私は10代に入った頃から肩凝りや頭痛がひどく、大抵「姿勢が悪いことが原因」と言われてきました。確かに、小さい頃から「背筋を伸ばしなさい」「きちんと座りなさい」と言われていたので、生まれつき体幹が弱かっただろうもあるのですが、更に私の体が歪んだままになった原因はしっかり思い当たります。中学か高校の頃、自宅から自転車で20分程度の自転車通学をしていたのですが、若さ故、いつも遅刻ギリギリで飛ばしていたある日、道路を渡ってきた小さな子供とぶつかりそうになり、急ブレーキをかけ、ひどい転び方をしました。歩道を自転車で飛ばしていた私が一方的に悪いし、小さな子を轢いてしまうことにならなかった事だけは、感謝してもしきれないです。子供は心配そうに見つめていて、私はその場で泣いてしまったほど痛かったのですが、「大丈夫大丈夫、幼稚園に行くんでしょ?行っていいよ」と追い払い、遅刻ギリギリだったので、片足で自転車を漕ぎ、学校に行きました。学校では、全く体重がかけられないほど右足が痛み、階段を苦労して登っていたら、友達が「ちょっと大袈裟じゃない?そんな歩き方しかできないの?」と嫌そうに言ってきたのを覚えています。家に帰っても、ウチの母は、私が風邪をひいたり怪我したりすると、必要以上に世話を嫌がる性格だったので、倍以上に腫れ上がった足首を見ても、「バケツに氷水入れて冷やせば?」と嫌そうな顔で言うだけで、結果、病院にも行きませんでした。治るまでどう過ごしていたかもう覚えていませんが、後々、その足首はちょっとしたことですぐ挫く箇所になってしまい、今でもハイヒールを履いたりすると、理由もなく転んで何日も歩けないようなことが起きてしまいます。ジムに長年通ってもいますが、体重を足の裏でうまく扱えず、望むフォームに辿り着けないでいます。お医者さんや色々な人と話す度、「あーそりゃ靭帯やってたんですね。ちゃんと治療すりゃ良かったのに。」と言われます。もう間に合わないので、悔やんでもしょうがないのですが、そのせいで体がどんどん歪み、ベースを肩から下げて立つのも無理になった、と思っています。今も、鍼治療や整体、整形外科のリハビリ等受けるたび、「こんな硬い人はいないです。」「この状態でよく生きてますね。」「あなたは何か運動をすればするほど体の歪みがひどくなるタイプです。」「水中ウォーキングしか向きません」等と言われ続けて数十年です。
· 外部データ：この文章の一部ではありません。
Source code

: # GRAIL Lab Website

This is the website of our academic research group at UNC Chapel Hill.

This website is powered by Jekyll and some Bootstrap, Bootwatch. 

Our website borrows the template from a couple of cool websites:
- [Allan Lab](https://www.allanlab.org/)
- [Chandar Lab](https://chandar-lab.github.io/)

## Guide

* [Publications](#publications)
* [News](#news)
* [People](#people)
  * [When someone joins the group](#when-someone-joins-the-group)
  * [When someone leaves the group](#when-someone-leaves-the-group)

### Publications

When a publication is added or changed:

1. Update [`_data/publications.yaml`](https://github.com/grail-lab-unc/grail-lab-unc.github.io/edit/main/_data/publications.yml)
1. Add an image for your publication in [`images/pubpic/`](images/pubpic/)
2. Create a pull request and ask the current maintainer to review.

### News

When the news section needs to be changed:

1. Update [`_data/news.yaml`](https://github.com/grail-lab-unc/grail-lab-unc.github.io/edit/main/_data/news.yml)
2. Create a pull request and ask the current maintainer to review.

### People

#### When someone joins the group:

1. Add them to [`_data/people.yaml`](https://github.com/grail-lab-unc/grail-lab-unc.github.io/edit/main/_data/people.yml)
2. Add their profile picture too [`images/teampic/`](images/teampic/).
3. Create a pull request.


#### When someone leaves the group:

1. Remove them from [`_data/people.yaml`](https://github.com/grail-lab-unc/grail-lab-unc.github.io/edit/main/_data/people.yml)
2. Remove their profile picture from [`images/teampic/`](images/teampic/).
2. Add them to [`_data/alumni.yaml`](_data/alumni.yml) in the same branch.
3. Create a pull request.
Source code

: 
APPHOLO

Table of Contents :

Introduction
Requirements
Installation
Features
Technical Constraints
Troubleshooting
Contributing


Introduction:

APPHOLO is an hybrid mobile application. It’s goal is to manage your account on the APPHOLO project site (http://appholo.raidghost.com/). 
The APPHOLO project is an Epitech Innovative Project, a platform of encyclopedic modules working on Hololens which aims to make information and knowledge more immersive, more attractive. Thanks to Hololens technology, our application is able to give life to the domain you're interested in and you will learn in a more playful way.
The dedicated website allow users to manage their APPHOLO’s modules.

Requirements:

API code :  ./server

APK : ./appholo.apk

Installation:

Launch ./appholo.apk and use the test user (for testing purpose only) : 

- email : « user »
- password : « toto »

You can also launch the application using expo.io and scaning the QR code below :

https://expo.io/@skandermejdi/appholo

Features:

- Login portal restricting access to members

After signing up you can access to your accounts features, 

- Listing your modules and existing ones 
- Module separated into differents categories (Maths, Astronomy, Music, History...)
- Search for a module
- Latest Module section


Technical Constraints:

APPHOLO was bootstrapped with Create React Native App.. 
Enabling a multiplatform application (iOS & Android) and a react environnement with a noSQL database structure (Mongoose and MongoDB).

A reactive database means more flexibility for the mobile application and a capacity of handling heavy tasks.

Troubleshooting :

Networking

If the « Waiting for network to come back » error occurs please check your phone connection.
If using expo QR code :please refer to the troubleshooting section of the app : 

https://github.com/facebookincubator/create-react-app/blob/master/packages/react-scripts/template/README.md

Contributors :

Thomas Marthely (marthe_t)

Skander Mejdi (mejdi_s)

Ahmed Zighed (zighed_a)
ということで、いつから私の右足はおかしくなったのか?写真で分からないかどうか、探してみました。今も昔もミニスカート大好きっていうことでなかったので、足を出した写真は豊富にはありません。あと、水着の写真なんかは自慢できたものでないので、非公開です。年齢順に並べてみましたが、鎌倉のどこかでだらしなく立っている高校生らしき全身写真の頃が、足首関節靭帯損傷を受けたあとだ、と確実にわかる写真です。もう立ち方が既に老けていますね。姿勢が悪いせいで、お腹もぽっこり出ています。その後はますます足を出した写真が見つからず、誕生日プレゼントにルーズソックスを冗談でくれた友達のために、ふざけて撮った写真が最後です。
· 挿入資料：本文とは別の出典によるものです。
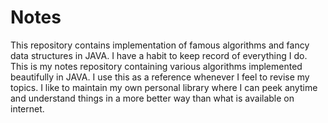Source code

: # Notes
This repository contains implementation of famous algorithms and fancy data structures in JAVA. I have a habit to keep record of everything I do. This is my notes repository containing various algorithms implemented beautifully in JAVA. I use this as a reference whenever I feel to revise my topics. I like to maintain my own personal library where I can peek anytime and understand things in a more better way than what is available on internet.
最近は、長時間パソコンに向かい続けた影響か?はたまた右足にうまく体重がかけられない長年の影響なのか?左肩だけが前にどんどん出てきてしまい、2021年の私のアルバム「1964」の写真では、きちんと正しい姿勢で歩いているつもりの、私の肩の歪みがわかると思います。
靭帯が無事な頃の無邪気な小学低学年の私の背中と共に。